The first night of any holiday somewhere new and unknown is spent a little lost. We arrived, off the back of a seven-hour flight to Dubai and another ten-hour flight to Tokyo, famished. Having taken the slick and logical metro to our hotel in Akihabara, we dropped the bags and hit this hip and energetic neighbourhood.
If we fast-forward to the end of the vacation, we were considering Akihabara our ‘home’ in Japan. It doesn’t have the worldliness of Shinjuku or the glitz of Ginza, but its massive station and tightly packed streets of electronics stores, arcades, maid cafés and food stalls are a perfect microcosm of this city of thirty-five million people.
It was down one of these streets that we ate our first meal. We followed a gaggle of young and trendy looking people through a door and down some stairs. Here lies a little café of around ten seats, clustered around the kitchen. You wait in the queue on the stairs, and, when beckoned forward by the chef/waiter/proprietor, you order via a ticket machine that looks like it belongs in the Eighties. Entering 1,000-yen bills, you select what you want and, given that the buttons are in Japanese, hope that the restaurant has an English menu, or that a friendly soul behind you in the queue can guide you. This place had the latter. The young’uns helped us order a bowl of ramen for me, tsukemen for The European, and a couple of beers. The food came to around 1,500 yen apiece, with 500 each for beer.
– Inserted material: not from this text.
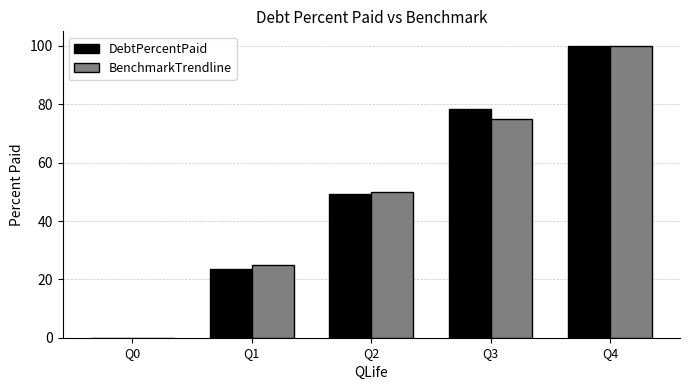

What are all the series names shown in the legend?

DebtPercentPaid, BenchmarkTrendline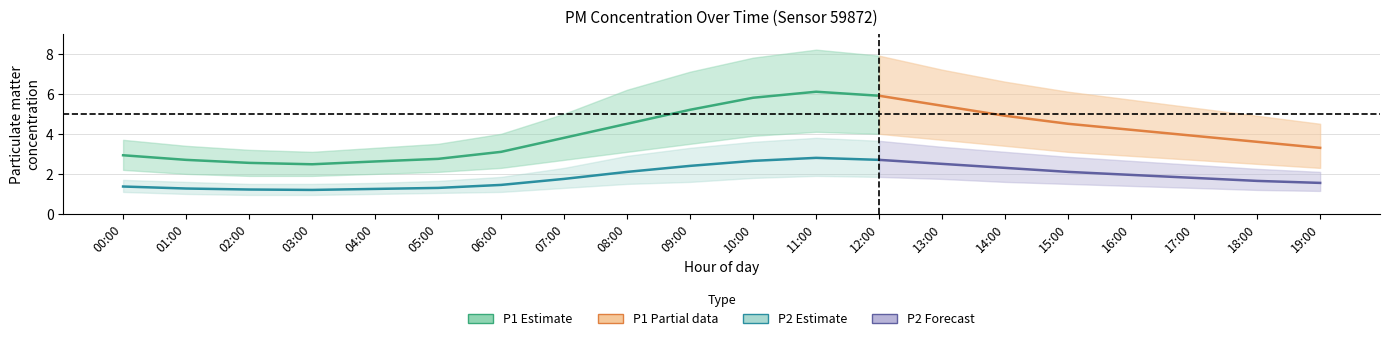

What position from the right is 15:00?

5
I’ll regard tsukemen as deconstructed ramen but that’s trivialising this great dish. After the success of this first night, we ordered it a few more times and got to know the tricks and intricacies for making the most out of eating it. Tsukemen, like ramen, doesn’t always come with egg, so we became accustomed to ordering one. As is typical of tsukemen, the broth is much stronger than what comes with ramen, so it’s normal to ask for hot water to dilute it at the end of the meal, where you can drink it like soup.
With tsukemen, you’re presented with this bowl of strong, flavourful broth and a separate bowl of noodles, served hot or cold. The noodles are added by you to the broth, to immerse and marinate, or to swiftly dunk and devour. Its simplicity is betrayed by the complexity of the broth, which we found to be universally incredible. We had a pork tsukemen in Osaka that was served in a heady fish broth that pushed the boundaries of what umami is capable of. Back in our basement dive in Akihabara, my ramen was excellent, but I preferred The European’s tsukemen. Served with fresh, plump noodles, the pork broth was salty, meaty, and left me begging for more.
We ended up having tsukemen once more before we left Tokyo, in Shibuya, accidentally visiting a different branch of the same restaurant – called Yasubee – that on our first night in town, gave us the best introduction to what food in Japan was going to offer us over the next two weeks.